People want to know what’s causing their problems. It just turns out that it works if you say queers are to blame. Since Putin started his return to power on the backs of the queer community, other leaders take note. Prime Minister Viktor Orbán is doing that in Hungary. It’s happening in Poland. It’s a successful campaign in Belarus. And Trump discovered you could do it here.

Indeed.

It’s a huge shock. For those of us that saw 50 years of LGBTQ civic engagement and thought it was a permanent victory are having to reckon with it getting rolled back. Look what just happened in the Virginia Governor’s race.

Or Florida. Or Texas. Or Georgia.

Mmhmm. And what’s happening to queers in Ukraine—many queer Russians had fled there. The LGBTQ community had a stronghold there, and now that’s at risk. Putin’s state department issued a “kill list” for invading forces to round up and kill political leadership in the country as well as LGBTQ leaders. They gave the hit list to an elite force out of Chechnya. And men can’t get out of Ukraine. They’re terrified.

What’s happening now has people scared. Will Putin go for broke? Will he level Kiev? Will flatten Odessa? Will he drop a nuclear bomb?

Russian bombing in Kiev. Via Shutterstock.

Well, if he drops a nuclear bomb, we all have a lot more to worry about.

Yes. And that’s why everyone is praising the Ukrainian resistance, but talking about [Putin’s] “off ramp.” He may feel like he has no choice but to throw everything at it. And if the West gives him Ukraine, what does that mean [for the rest of Eastern Europe]?

Is there anything we can do in the West?

We need to start talking about how queer panic is being weaponized as the chief articulation of Putin’s dissent for his own military actions. Continue to support the Rainbow Railroad. They’re not solving problems, but they are creating a pipeline for flight. That saves lives. And look to LGA Europe and LGA Asia.
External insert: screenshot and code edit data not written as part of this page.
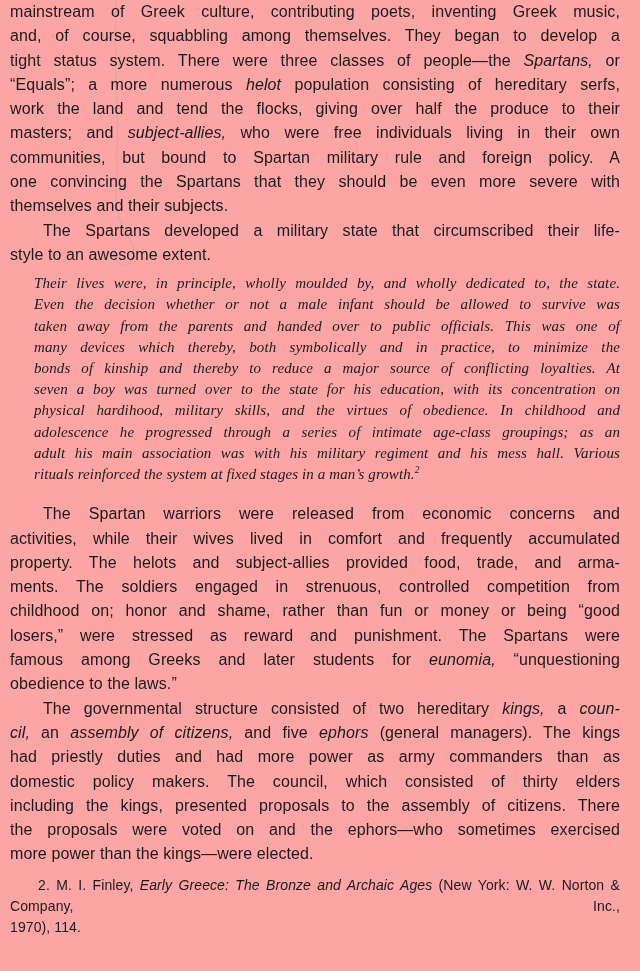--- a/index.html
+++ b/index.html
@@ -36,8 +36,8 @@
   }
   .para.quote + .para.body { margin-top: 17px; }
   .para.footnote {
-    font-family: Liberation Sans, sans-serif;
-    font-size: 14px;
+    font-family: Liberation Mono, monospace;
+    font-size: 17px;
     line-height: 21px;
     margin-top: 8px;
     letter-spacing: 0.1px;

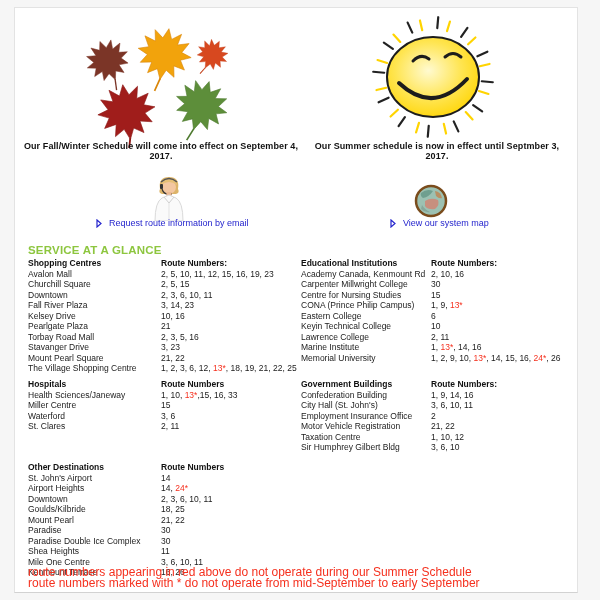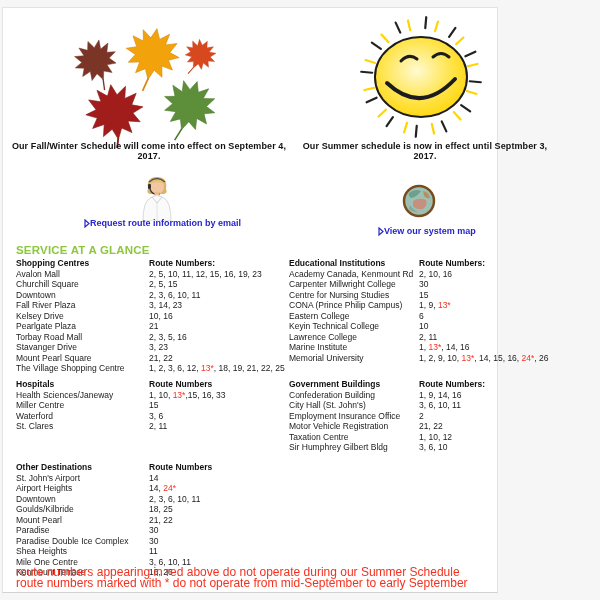--- a/index.html
+++ b/index.html
@@ -12,7 +12,7 @@
     overflow:hidden;
   }
   .content {
-    position:absolute; left:2px; top:7px; width:496px; height:586px;
+    position:absolute; left:14px; top:7px; width:564px; height:586px;
     background:#ffffff;
     border:1px solid #e3e3e3;
     border-bottom-color:#d2d2d2;

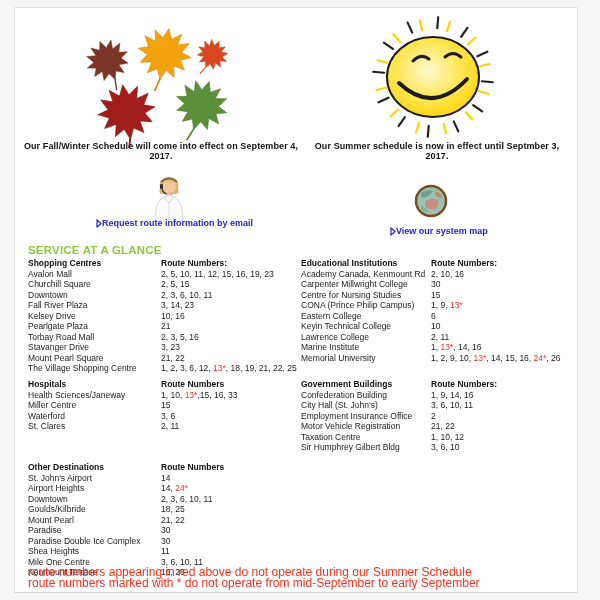--- a/index.html
+++ b/index.html
@@ -29,8 +29,8 @@
 
   .link {
     position:absolute; top:210px;
-    font-size:9px; font-weight:bold; color:#2525cd;
-    display:flex; align-items:center; gap:0;
+    font-size:9px; font-weight:normal; color:#2525cd;
+    display:flex; align-items:center; gap:7px;
     text-decoration:none; cursor:pointer; white-space:nowrap;
   }
   .link.email { left:81px; }

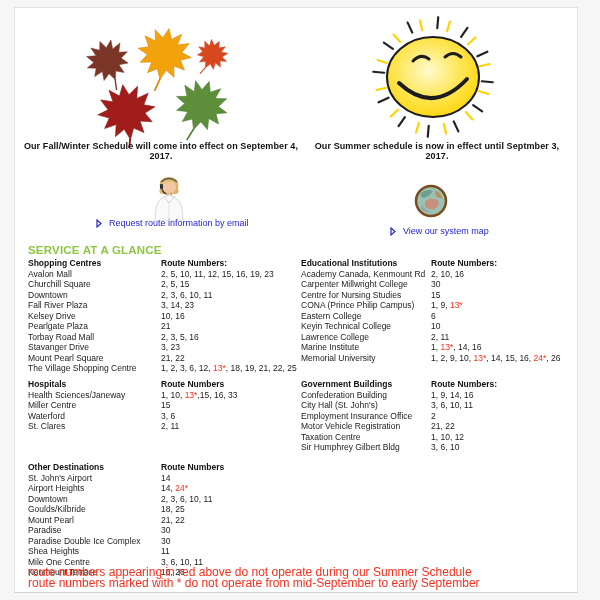--- a/index.html
+++ b/index.html
@@ -34,7 +34,7 @@
     text-decoration:none; cursor:pointer; white-space:nowrap;
   }
   .link.email { left:81px; }
-  .link.map { left:375px;margin-top:8px; }
+  .link.map { left:375px; }
   .tri { display:inline-block; line-height:0; }
 
   .glance-title {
They’re doing important work too.

So then, how much of the future of LGBTQ equality is tied to democracy?

It is plain that where democracy is strong, our movement has been successful. There’s a 100% correlation. But crushing democracy in Ukraine will only harm queers there along with everybody else. Putin and his oligarchs have sucked trillions out of the economy and done nothing for the Russian people.